ADR-0002 — EduQueue — multi-provider email failover (AWS SES → Azure CS → CF Worker)

Context

EduQueue runs the email-routine and notification path for UIU's student platform. Outbound email is the single most visible failure mode — a missed routine is a missed exam day. Relying on one provider has bitten us twice: an AWS SES throughput-quota cap during enrollment week, and an Azure regional outage.

Decision

Multi-provider failover chain, ordered by cost-then-latency:

AWS SES — primary. Cheapest, fastest for our region, well-instrumented.
Azure Communication Services — secondary. Different control plane, different DNS, different physical region.
Custom Cloudflare Worker relay — tertiary. Synthetic HTTP relay we control end-to-end, sized to handle critical-path-only traffic if the first two are simultaneously degraded.

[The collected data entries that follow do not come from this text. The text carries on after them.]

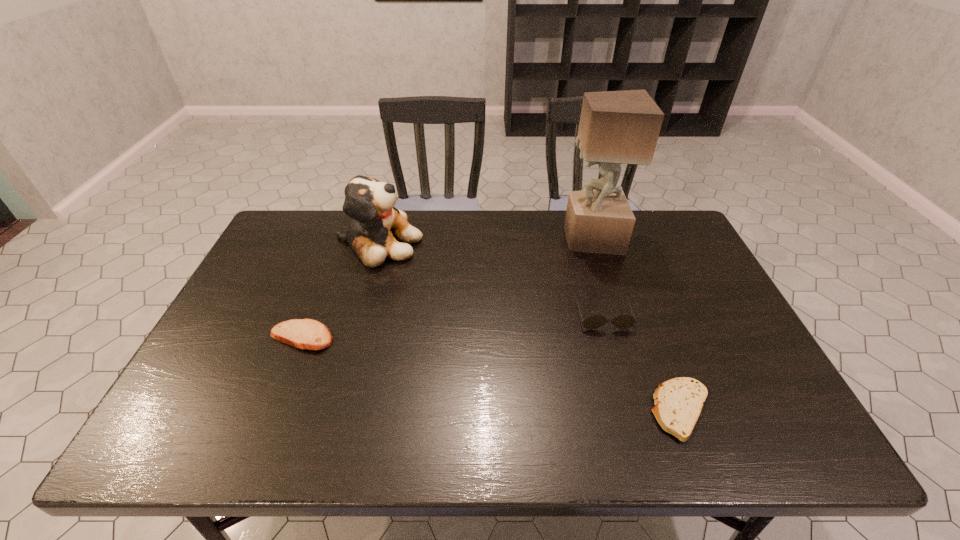
I want to click on vacant space located 0.100m on the front-facing side of the third shortest object, so click(615, 361).

You are a GUI agent. You are given a task and a screenshot of the screen. Output one action in this format:
    pyautogui.click(x=<x>, y=<y>)
    Task: Click on the vacant space situated on the back of the farther pita bread
    The image size is (960, 540).
    Given the screenshot: What is the action you would take?
    pyautogui.click(x=323, y=284)

Identify the location of vacant space located on the back of the shorter pita bread. (651, 329).

Locate an element on the screen. Image resolution: width=960 pixels, height=540 pixels. sculpture that is at the far edge is located at coordinates point(616,127).

The height and width of the screenshot is (540, 960). What are the coordinates of `puppy situated at the far edge` in the screenshot? It's located at (375, 224).

Where is `object at the near edge`? The height and width of the screenshot is (540, 960). object at the near edge is located at coordinates (678, 402).

Where is `object that is at the left edge`? This screenshot has width=960, height=540. object that is at the left edge is located at coordinates (308, 334).

Find the location of a particular element. The image size is (960, 540). free space at the far edge of the desktop is located at coordinates point(511,239).

The height and width of the screenshot is (540, 960). What are the coordinates of `free location at the near edge of the desktop` in the screenshot? It's located at (523, 442).

The height and width of the screenshot is (540, 960). I want to click on blank area at the left edge, so click(x=195, y=402).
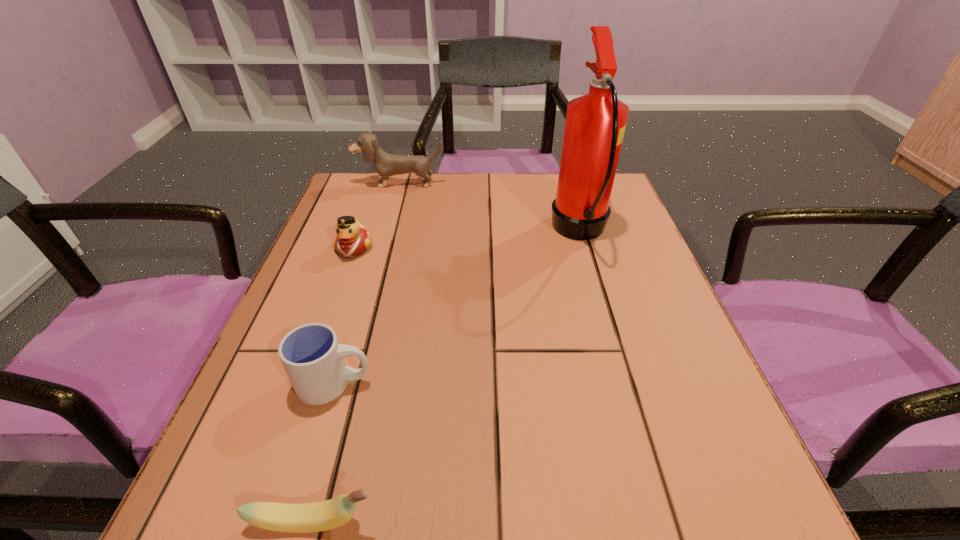
I want to click on free space located 0.050m at the face of the farthest object, so click(x=395, y=199).

Locate an element on the screen. This screenshot has height=540, width=960. vacant space located with the handle on the side of the second nearest object is located at coordinates (495, 384).

Image resolution: width=960 pixels, height=540 pixels. I want to click on vacant point located on the face of the duck, so click(327, 323).

You are a GUI agent. You are given a task and a screenshot of the screen. Output one action in this format:
    pyautogui.click(x=<x>, y=<y>)
    Task: Click on the free space located at the stem of the nearest object
    This screenshot has height=540, width=960.
    Given the screenshot: What is the action you would take?
    pyautogui.click(x=554, y=522)

At what (x,y) coordinates should I click in order to perform the action: click on fire extinguisher that is at the far edge. Please return your answer as a coordinate pair (x, y). This screenshot has height=540, width=960. Looking at the image, I should click on (595, 123).

This screenshot has width=960, height=540. Find the location of `puppy positioned at the far edge`. puppy positioned at the far edge is located at coordinates (385, 164).

You are a GUI agent. You are given a task and a screenshot of the screen. Output one action in this format:
    pyautogui.click(x=<x>, y=<y>)
    Task: Click on the object that is at the near edge
    
    Given the screenshot: What is the action you would take?
    pyautogui.click(x=318, y=516)

Locate an element on the screen. puppy present at the left edge is located at coordinates (385, 164).

What are the coordinates of `cup that is at the left edge` in the screenshot? It's located at click(x=313, y=359).

The image size is (960, 540). In order to click on duck that is at the left edge in this screenshot , I will do `click(352, 239)`.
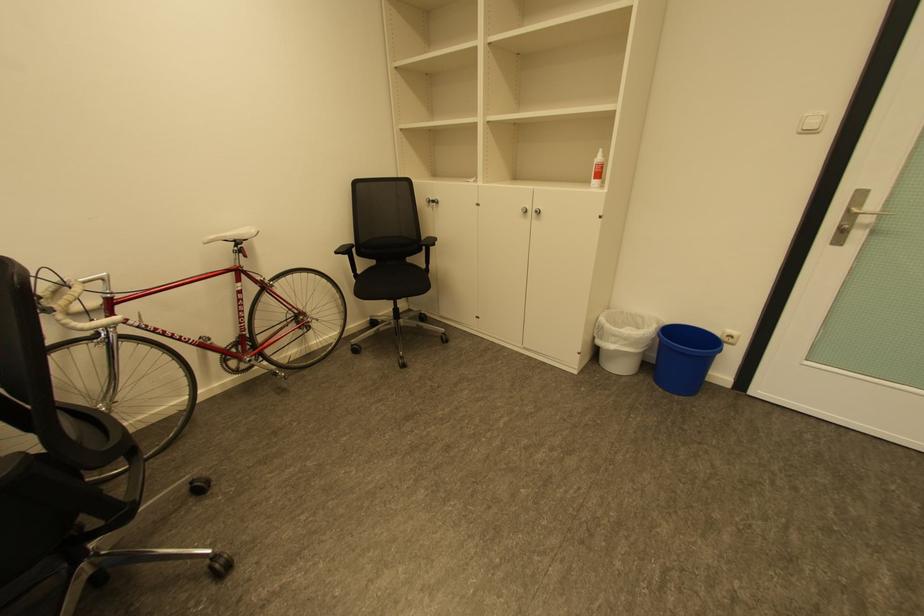
What do you see at coordinates (730, 336) in the screenshot? Image resolution: width=924 pixels, height=616 pixels. I see `the light switch` at bounding box center [730, 336].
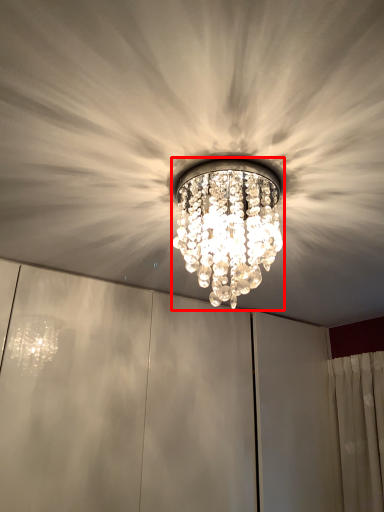
Question: In this image, where is lamp (annotated by the red box) located relative to fan?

Every send is wrapped in an Asynq task with retries bound to the chain depth. The EmailEvent append-only table records every attempt, every provider, every status — so we can replay the chain after the fact.

Consequences

Positive:

Provider outages stay invisible to students. The recovery path runs in seconds, not in a deploy.
Replay-ability — we know exactly which provider delivered which message and can prove it without a vendor support ticket.
Cost stays close to the AWS-SES-only baseline because the fallbacks only carry traffic during incidents.

Negative:

Three sender domains to keep SPF / DKIM / DMARC aligned on. Adds calendar overhead.
The CF Worker relay is a custom thing we own. It needs its own observability + rotation, not just provider dashboards.
The fallback chain hides slow-but-not-failed providers. We added a per-provider latency budget on top to surface those.